Si je peux comprendre qu'autrui souffre, je ne pourrai jamais éprouver sa souffrance. Quelle que soit ma couleur. À moins de penser qu'une couleur de peau indique forcément ce qu'un individu pense.
Ken Liu exprime très clairement cela dans l'avant propos de son premier recueil de nouvelles. Penser que des millions d'individus pensent forcément la même chose parce qu'ils ont telle ou telle couleur, selon moi, ça n'est pas les respecter, bien au contraire.
Je pense la même chose au sujet de cette personne handicapée que le nom de James Tiptree attribué à un prix faisait souffrir. Quid des autres personnes handicapées que le sujet intéresse ? Pensent-elles que cette personne handicapée pense comme elles parce qu'elle est handicapée comme elles ?
Tout comme je ne réagis pas face à la mort (la mienne ou celle des autres) comme chacun des individus présents sur cette planète. Certes, on peut trouver quelques échos qui réchauffent chez certains individus, rares, qui nous font penser que, peut-être, nos idées sont proches des leurs, quelles que soient ces idées.

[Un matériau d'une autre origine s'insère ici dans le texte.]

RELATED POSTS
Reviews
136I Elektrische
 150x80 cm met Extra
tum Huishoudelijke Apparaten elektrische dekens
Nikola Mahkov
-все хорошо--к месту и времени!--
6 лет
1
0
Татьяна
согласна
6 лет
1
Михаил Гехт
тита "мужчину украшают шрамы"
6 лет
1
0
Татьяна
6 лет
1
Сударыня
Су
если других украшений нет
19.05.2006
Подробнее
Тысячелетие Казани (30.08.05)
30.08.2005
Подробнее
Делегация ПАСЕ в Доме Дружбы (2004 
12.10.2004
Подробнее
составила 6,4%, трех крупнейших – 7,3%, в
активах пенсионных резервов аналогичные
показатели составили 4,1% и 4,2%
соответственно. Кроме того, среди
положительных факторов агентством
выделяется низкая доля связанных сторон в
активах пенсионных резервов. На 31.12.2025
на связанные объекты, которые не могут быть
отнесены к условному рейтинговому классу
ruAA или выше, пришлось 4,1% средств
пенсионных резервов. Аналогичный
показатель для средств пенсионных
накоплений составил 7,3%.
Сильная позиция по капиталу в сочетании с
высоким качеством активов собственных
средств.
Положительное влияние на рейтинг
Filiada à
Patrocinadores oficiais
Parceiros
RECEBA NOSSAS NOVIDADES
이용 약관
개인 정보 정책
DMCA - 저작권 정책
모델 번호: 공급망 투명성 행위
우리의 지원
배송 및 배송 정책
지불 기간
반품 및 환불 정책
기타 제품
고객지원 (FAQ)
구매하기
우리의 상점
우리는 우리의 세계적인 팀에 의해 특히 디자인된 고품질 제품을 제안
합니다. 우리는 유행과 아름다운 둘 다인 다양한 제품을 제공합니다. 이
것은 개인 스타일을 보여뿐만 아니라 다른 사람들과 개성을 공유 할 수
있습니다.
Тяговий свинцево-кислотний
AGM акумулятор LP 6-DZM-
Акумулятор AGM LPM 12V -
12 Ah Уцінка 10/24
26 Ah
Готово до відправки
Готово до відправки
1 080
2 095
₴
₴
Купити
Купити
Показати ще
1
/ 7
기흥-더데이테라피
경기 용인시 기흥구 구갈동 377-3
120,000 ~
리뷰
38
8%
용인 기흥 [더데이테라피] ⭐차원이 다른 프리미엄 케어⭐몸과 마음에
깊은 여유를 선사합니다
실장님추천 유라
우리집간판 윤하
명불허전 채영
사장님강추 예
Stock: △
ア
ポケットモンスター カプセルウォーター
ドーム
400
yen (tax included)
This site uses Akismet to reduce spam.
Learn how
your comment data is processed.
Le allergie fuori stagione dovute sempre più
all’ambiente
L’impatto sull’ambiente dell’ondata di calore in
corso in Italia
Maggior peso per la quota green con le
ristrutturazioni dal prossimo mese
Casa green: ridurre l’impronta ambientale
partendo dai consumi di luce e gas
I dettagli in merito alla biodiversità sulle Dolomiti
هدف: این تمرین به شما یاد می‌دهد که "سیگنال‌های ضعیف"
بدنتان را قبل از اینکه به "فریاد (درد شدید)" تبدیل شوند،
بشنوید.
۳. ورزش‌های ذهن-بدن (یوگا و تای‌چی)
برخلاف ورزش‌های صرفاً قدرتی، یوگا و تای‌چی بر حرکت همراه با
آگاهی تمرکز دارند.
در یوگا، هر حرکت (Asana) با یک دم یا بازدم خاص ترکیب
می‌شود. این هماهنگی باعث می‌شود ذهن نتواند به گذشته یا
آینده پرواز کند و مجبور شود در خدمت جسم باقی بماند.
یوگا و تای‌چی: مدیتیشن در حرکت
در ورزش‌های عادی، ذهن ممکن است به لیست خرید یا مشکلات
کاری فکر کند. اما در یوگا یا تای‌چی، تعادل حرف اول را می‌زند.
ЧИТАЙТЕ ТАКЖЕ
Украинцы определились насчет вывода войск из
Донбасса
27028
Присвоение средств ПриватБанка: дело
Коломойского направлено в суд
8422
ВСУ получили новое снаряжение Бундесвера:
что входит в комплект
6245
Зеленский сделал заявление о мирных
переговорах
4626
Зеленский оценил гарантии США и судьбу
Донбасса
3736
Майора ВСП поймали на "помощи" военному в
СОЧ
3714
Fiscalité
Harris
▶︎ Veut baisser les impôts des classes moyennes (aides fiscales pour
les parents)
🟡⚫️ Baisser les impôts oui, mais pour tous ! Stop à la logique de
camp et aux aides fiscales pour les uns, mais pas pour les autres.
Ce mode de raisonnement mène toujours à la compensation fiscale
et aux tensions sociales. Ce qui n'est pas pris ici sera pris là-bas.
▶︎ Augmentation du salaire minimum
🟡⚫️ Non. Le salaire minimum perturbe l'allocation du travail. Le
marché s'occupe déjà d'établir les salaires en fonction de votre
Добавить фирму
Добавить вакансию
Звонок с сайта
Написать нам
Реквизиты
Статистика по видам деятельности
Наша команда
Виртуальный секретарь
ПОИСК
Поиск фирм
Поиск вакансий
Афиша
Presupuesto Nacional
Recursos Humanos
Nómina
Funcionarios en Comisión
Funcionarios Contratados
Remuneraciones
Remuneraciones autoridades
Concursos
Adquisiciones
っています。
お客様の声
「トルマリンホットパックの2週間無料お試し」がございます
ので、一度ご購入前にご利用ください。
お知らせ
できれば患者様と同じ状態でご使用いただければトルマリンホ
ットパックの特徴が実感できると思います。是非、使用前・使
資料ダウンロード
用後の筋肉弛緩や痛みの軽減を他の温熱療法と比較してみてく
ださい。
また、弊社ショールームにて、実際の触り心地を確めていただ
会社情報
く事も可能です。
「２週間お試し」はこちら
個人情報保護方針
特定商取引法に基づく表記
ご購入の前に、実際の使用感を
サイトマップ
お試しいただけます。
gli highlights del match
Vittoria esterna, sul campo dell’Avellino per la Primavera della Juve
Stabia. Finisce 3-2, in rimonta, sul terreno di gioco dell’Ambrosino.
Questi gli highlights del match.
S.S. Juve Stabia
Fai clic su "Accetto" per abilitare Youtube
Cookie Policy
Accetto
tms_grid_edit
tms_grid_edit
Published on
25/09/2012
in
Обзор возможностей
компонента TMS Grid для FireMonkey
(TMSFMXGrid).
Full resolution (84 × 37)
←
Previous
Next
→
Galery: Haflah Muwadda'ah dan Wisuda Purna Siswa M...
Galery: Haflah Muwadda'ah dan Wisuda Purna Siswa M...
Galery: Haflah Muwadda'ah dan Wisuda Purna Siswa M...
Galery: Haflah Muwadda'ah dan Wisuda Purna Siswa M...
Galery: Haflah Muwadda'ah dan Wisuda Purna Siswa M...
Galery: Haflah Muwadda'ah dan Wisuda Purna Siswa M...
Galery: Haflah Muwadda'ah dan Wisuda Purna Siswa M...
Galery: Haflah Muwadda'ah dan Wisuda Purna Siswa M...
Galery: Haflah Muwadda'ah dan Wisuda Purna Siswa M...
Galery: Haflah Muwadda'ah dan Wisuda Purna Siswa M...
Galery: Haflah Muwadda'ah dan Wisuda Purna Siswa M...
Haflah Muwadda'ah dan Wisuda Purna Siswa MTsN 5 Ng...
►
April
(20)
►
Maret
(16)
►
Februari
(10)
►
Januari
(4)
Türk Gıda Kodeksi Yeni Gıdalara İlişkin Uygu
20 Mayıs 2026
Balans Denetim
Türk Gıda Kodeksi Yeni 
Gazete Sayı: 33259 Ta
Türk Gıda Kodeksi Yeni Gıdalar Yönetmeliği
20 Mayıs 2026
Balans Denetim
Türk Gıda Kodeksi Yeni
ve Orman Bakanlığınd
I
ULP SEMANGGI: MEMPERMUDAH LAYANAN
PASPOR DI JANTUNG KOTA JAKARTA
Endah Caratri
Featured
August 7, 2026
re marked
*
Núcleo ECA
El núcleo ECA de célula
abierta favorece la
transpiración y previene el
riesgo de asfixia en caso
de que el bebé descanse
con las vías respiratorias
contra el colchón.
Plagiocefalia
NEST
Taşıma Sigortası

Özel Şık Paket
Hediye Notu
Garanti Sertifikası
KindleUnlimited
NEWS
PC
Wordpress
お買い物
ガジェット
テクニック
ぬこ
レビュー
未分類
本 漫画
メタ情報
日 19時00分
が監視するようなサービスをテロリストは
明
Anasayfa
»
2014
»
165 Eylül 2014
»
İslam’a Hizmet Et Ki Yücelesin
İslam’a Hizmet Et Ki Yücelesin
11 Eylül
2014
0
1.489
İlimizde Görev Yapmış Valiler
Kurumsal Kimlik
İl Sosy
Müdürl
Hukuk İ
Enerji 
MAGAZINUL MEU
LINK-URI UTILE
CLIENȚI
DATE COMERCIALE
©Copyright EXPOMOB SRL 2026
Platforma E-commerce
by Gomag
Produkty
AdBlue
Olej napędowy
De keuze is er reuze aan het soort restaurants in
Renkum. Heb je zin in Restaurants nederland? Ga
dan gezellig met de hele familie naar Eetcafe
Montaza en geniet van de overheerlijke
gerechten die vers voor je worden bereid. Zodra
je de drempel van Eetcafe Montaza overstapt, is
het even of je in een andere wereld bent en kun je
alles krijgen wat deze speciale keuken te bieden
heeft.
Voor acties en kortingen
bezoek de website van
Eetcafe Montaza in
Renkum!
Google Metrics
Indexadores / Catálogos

Mais ça ne va pas beaucoup plus loin. Cette discussion en est un bel exemple...
C'est ce que j'essayais d'exprimer en parlant de grands ensembles. Fourrer les humains par paquets dans de grands sacs n'est, à mon avis, pas la bonne méthode pour tenter de les rapprocher. Quelle que soit l'étiquette que l'on mettra sur les sacs.
Mais j'ai, moi aussi, l'impression de tourner en boucle à ce stade de la conversation et l'essoufflement ne va pas tarder à se produire.
Le départ de Lutin me révulse, tout de même. J'espère qu'on la verra néanmoins s'exprimer encore sur les sujets qu'elle souhaite aborder, ici ou ailleurs (mais ici serait mieux à mon sens).
Cédric, une question qui est pile-poil dans le sujet : qu'est-ce qui te fait croire que le Service Militaire ne fait pas souffrir des personnes dans leur chair, qu'il n'est que, pour toutes les personnes n'étant pas toi, « au pire, pénible ». Mène ton enquête, pose des questions aux jeunes et moins jeunes que tu croises, tente d'obtenir des réponses dans le plus de sacs possible, ça te fera peut-être changer d'avis. Ou peut-être pas. Mais tu en sortiras plus riche.
Et c'est toujours plus sympas de causer avec des gens que de leur parler sur le ton que tu as employé avec Lutin.